Us (R) Jordan Peele’s second horror film isn’t as good as Get Out, but it shows his talent as a director. Lupita Nyong’o stars as a woman who goes with her husband and children on a beach vacation, only for them to be hunted by murderous demons who look like them. The metaphors in this script don’t track so well, but Peele’s rigor and virtuosity are evident in many places, whether the son (Evan Alex) is investigating a scarecrow-like man standing and bleeding on a crowded beach or whether he’s cutting the horror with humor, as when the husband (Winston Duke) tries to sound “ghetto” when he’s trying to intimidate the monsters. Nyong’o gives a great performance here, utterly terrifying as the evil version of her character and excelling as the mother forced to confront her childhood demons. It’s not fair that Peele has to make all the horror films from a black point of view, but it’s well that he’s as good at it as he is. Also with Shahadi Wright Joseph, Yahya Abdul Mateen II, Anna Diop, Madison Curry, Tim Heidecker, and Elisabeth Moss. 

DALLAS EXCLUSIVES 

Amazing Grace (G) The late Sydney Pollack’s documentary chronicles a January 1972 performance in a Los Angeles church by the late Aretha Franklin. 

The Biggest Little Farm (PG) John Chester’s documentary chronicles his own attempts to develop a sustainable farm outside Los Angeles, despite no experience in farming. 

Meeting Gorbachev (NR) The latest documentary by Werner Herzog profiles the former Soviet leader.

The Professor (R) Not to be confused with The Professor and the Madman, this drama stars Johnny Depp as a repressed college professor who starts living recklessly after being diagnosed with terminal cancer. Also with Zoey Deutch, Rosemarie DeWitt, Ron Livingston, Linda Emond, Justine Warrington, Siobhan Fallon Hogan, and Danny Huston.

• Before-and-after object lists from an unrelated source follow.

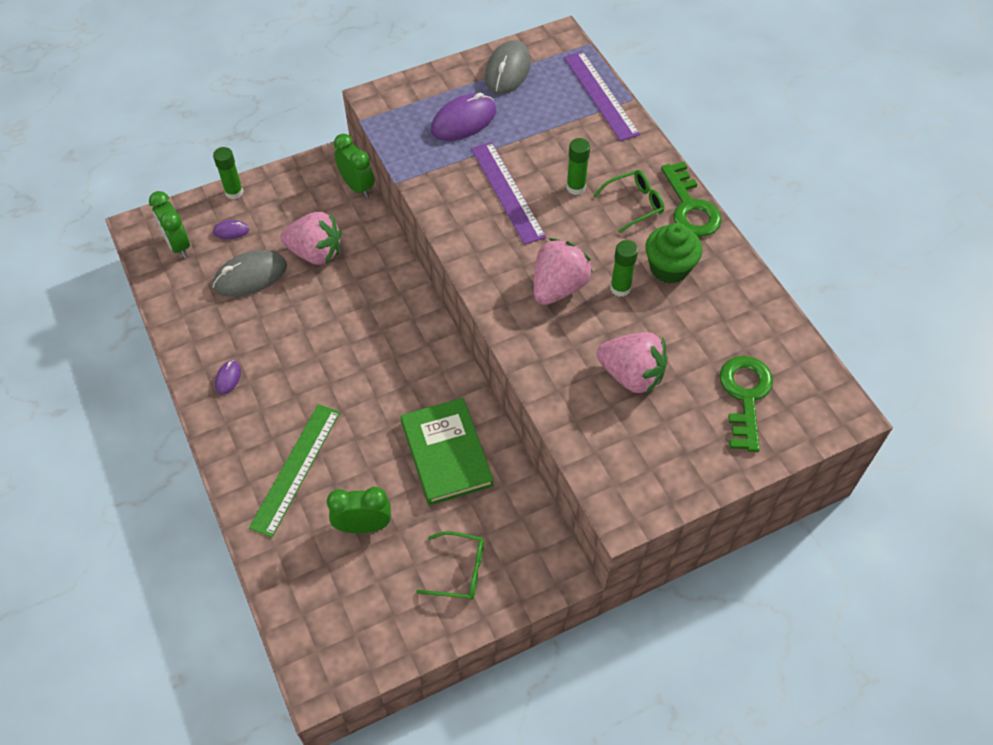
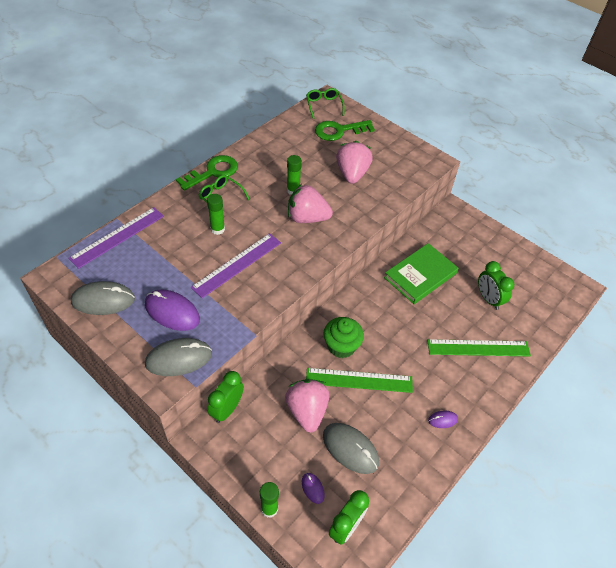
camera: 115 degrees left, 5 degrees down
green glasses [416,531,484,600] -> green glasses moved to [306,88,345,119]
green cupcake [645,223,702,284] -> green cupcake moved to [323,317,364,358]
none -> grey mouse [145,338,212,376]
none -> green ruler [306,368,413,393]

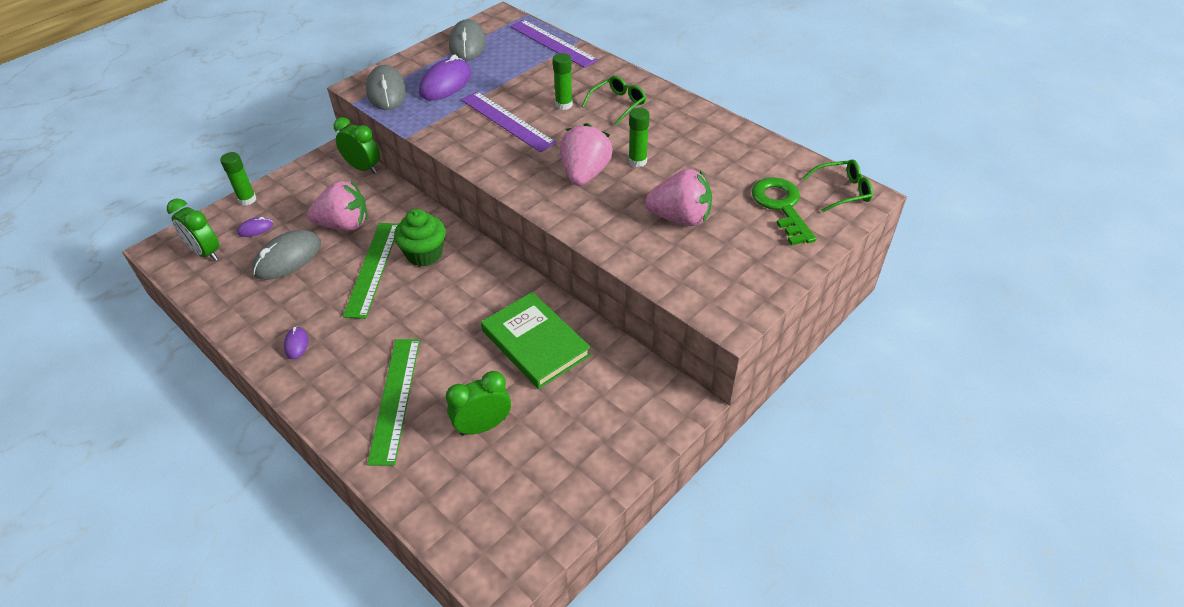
camera: 95 degrees right, 5 degrees down
green key [176,155,238,191] -> none

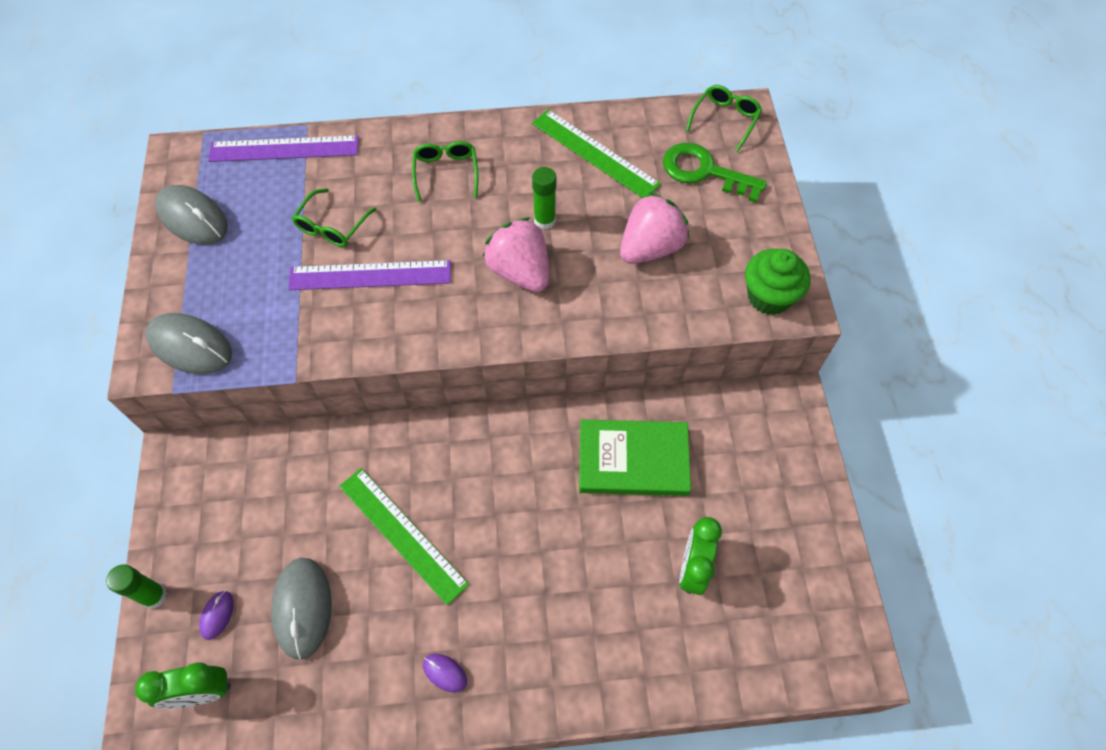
camera: 50 degrees left, 15 degrees up
pink strawberry [307,181,368,231] -> none
green clock [334,117,380,174] -> none
green ruler [367,339,420,466] -> green ruler moved to [532,109,661,198]
green cupcake [394,209,446,267] -> green cupcake moved to [745,249,810,315]
purple mouse [419,55,471,100] -> none
green glue stick [553,53,573,110] -> none
none -> green glasses [292,188,377,247]

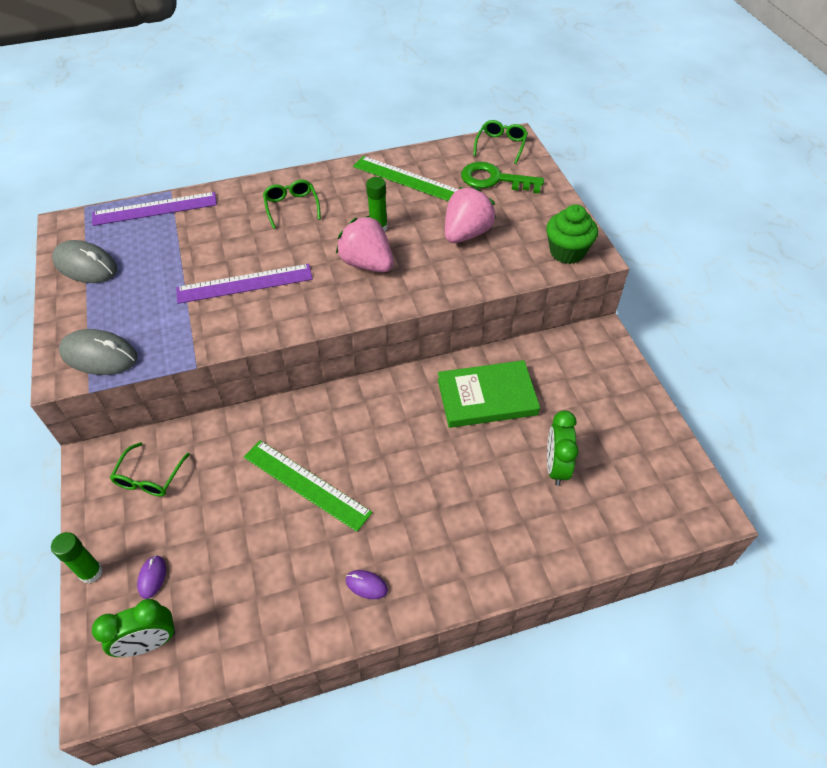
camera: 10 degrees left, 10 degrees down
grey mouse [271,558,332,660] -> none
green glasses [292,188,377,247] -> green glasses moved to [110,442,190,496]

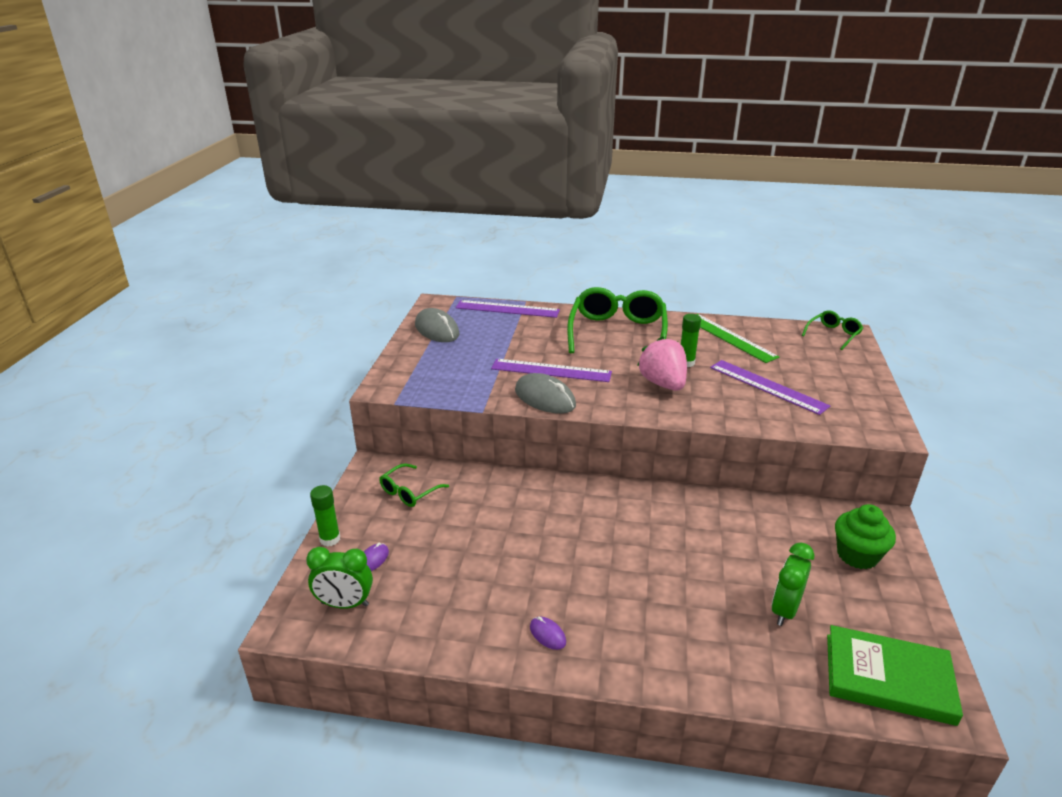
camera: 25 degrees right, 20 degrees down
grey mouse [59,329,138,375] -> grey mouse moved to [515,373,576,414]
green ruler [244,440,373,532] -> none
green glasses [263,180,321,229] -> green glasses [567,287,668,353], size x2.03
green book [438,360,540,428] -> green book moved to [827,625,963,726]
pink strawberry [445,187,496,243] -> purple ruler [710,360,830,415]
green key [461,162,544,194] -> none
green cupcake [546,204,598,264] -> green cupcake moved to [835,504,896,569]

The Professor and the Madman (NR) This historical drama stars Mel Gibson as the professor putting together the first-ever Oxford English dictionary, and his correspondence with a mental patient (Sean Penn) who sends him thousands of words. Also with Natalie Dormer, Stephen Dillane, Jeremy Irvine, Jennifer Ehle, Eddie Marsan, Ioan Gruffudd, and Steve Coogan.

A Violent Separation (NR) This thriller stars Brenton Thwaites as a sheriff’s deputy in a small Midwestern town in 1983 who discovers that his brother (Ben Robson) has committed a murder. Also with Alycia Debnam-Carey, Ted Levine, Claire Holt, Francesca Eastwood, and Gerald McRaney.

We Have Always Lived in the Castle (NR) Based on Shirley Jackson’s novel, this thriller is about a family whose life in seclusion is threatened by the arrival of a cousin (Sebastian Stan). Also with Alexandra Daddario, Taissa Farmiga, Paula Malcomson, Anna Nugent, and Crispin Glover.